### TASK DESCRIPTION:
Going through the entries below, find how many lines hold "همانطور", then give that number alone.

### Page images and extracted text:
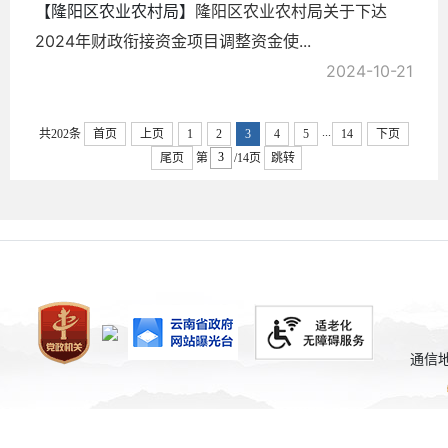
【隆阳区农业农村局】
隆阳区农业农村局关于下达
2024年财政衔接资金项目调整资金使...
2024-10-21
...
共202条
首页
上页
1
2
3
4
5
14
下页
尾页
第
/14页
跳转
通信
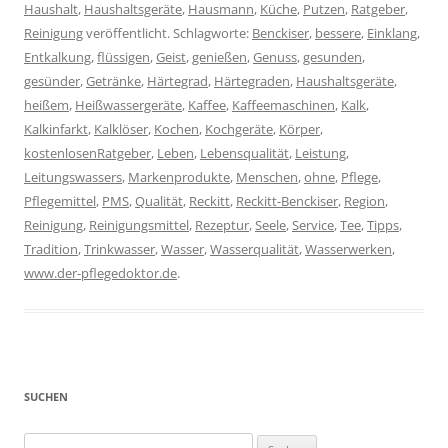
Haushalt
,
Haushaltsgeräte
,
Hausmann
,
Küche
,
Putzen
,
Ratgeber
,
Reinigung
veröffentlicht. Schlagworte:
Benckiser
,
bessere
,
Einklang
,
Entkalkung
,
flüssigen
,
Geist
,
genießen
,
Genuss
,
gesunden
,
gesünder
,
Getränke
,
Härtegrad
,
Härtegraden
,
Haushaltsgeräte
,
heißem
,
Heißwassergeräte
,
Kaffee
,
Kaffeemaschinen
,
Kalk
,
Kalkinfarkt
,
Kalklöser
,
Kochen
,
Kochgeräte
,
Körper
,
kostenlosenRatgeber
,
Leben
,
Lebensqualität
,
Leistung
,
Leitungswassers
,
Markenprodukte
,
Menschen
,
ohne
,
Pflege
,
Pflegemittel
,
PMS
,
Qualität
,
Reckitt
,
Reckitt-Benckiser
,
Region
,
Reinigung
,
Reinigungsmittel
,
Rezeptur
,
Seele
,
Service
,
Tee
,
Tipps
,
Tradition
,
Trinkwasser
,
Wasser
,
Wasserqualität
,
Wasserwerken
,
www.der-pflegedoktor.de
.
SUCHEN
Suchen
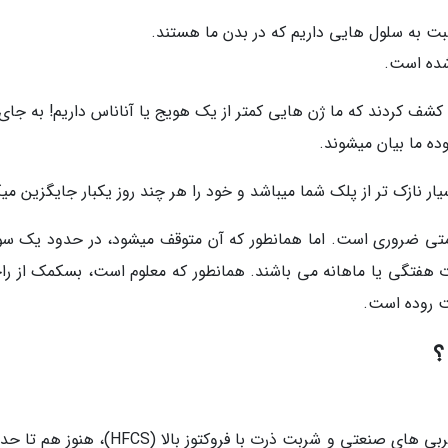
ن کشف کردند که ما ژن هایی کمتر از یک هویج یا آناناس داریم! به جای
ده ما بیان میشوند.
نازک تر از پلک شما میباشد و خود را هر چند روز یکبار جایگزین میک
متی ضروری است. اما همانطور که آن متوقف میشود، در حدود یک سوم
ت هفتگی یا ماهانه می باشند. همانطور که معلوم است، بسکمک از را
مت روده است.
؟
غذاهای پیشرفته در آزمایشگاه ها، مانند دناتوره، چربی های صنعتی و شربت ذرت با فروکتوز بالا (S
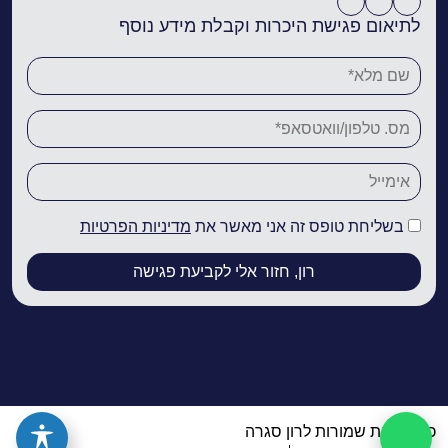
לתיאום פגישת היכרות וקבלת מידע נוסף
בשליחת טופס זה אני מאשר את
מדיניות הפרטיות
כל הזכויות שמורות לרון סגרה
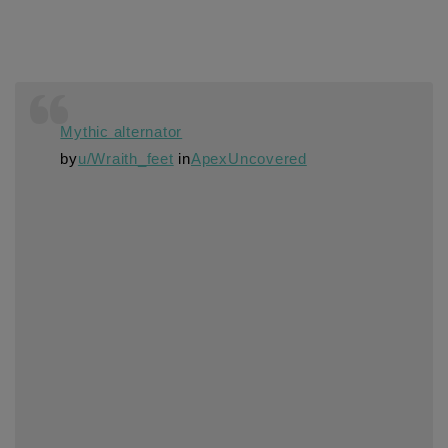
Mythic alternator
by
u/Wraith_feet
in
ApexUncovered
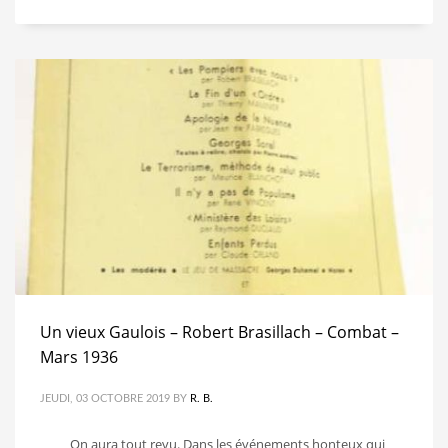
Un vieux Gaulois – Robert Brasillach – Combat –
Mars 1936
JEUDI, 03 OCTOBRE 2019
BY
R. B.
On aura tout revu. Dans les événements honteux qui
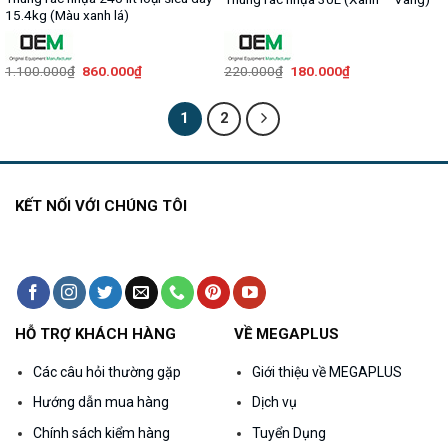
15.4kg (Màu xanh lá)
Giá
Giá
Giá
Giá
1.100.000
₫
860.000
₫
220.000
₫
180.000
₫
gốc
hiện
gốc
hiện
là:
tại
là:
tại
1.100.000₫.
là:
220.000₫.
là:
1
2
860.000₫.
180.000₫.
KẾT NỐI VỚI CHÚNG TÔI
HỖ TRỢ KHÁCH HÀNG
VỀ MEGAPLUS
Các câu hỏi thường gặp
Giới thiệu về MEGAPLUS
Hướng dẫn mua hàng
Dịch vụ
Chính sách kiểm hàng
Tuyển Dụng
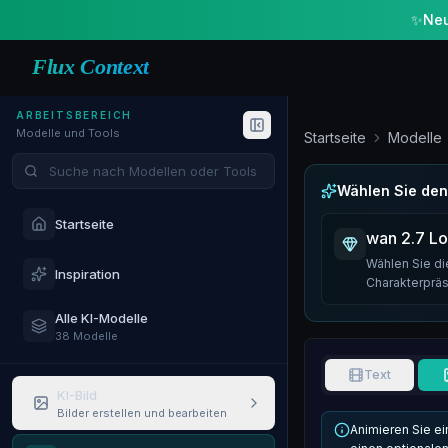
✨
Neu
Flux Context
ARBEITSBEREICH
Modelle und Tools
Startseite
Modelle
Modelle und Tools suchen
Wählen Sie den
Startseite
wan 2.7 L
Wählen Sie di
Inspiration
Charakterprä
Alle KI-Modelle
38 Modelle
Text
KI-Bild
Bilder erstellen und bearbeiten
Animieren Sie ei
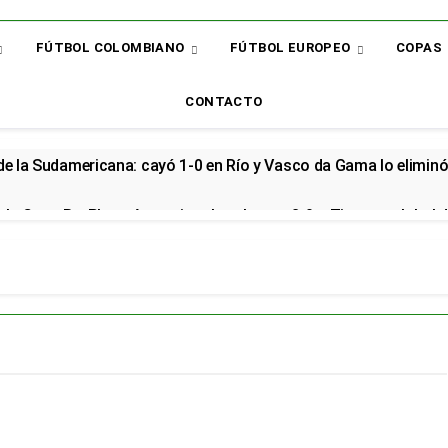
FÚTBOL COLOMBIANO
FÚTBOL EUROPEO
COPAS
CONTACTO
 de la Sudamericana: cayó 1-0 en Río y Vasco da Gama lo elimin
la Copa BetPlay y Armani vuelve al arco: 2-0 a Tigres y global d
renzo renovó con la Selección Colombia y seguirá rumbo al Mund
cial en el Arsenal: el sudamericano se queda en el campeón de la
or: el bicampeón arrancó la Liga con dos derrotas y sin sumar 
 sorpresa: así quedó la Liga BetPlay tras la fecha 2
...
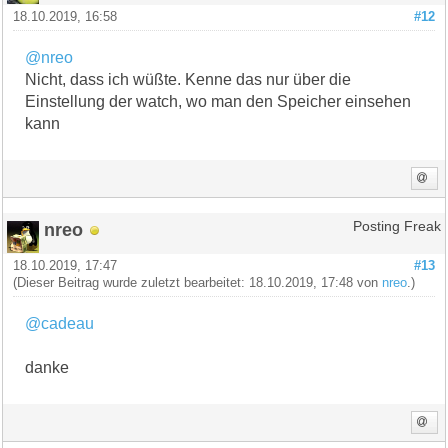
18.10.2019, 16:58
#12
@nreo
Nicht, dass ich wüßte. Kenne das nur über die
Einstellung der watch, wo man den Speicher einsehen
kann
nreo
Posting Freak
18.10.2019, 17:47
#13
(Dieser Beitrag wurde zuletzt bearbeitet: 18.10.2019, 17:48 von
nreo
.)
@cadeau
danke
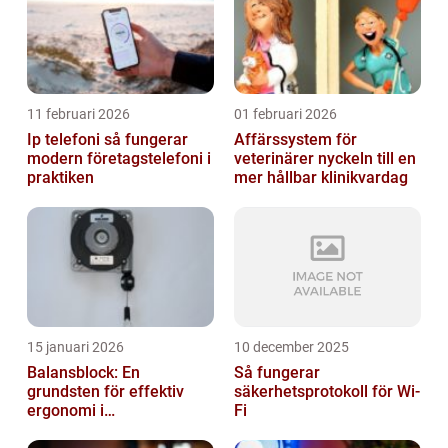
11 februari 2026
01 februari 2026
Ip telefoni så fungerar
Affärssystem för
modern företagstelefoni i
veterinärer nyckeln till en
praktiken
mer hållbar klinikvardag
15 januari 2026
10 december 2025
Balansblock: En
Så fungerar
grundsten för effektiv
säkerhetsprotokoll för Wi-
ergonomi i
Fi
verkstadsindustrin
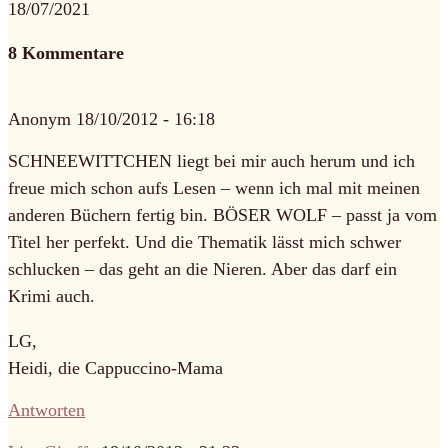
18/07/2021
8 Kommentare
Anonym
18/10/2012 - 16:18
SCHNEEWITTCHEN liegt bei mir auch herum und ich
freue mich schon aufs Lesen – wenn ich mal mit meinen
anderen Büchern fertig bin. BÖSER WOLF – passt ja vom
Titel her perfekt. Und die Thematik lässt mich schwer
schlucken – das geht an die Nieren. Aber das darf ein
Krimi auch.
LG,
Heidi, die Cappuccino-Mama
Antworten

### YOUR SOLUTION:
2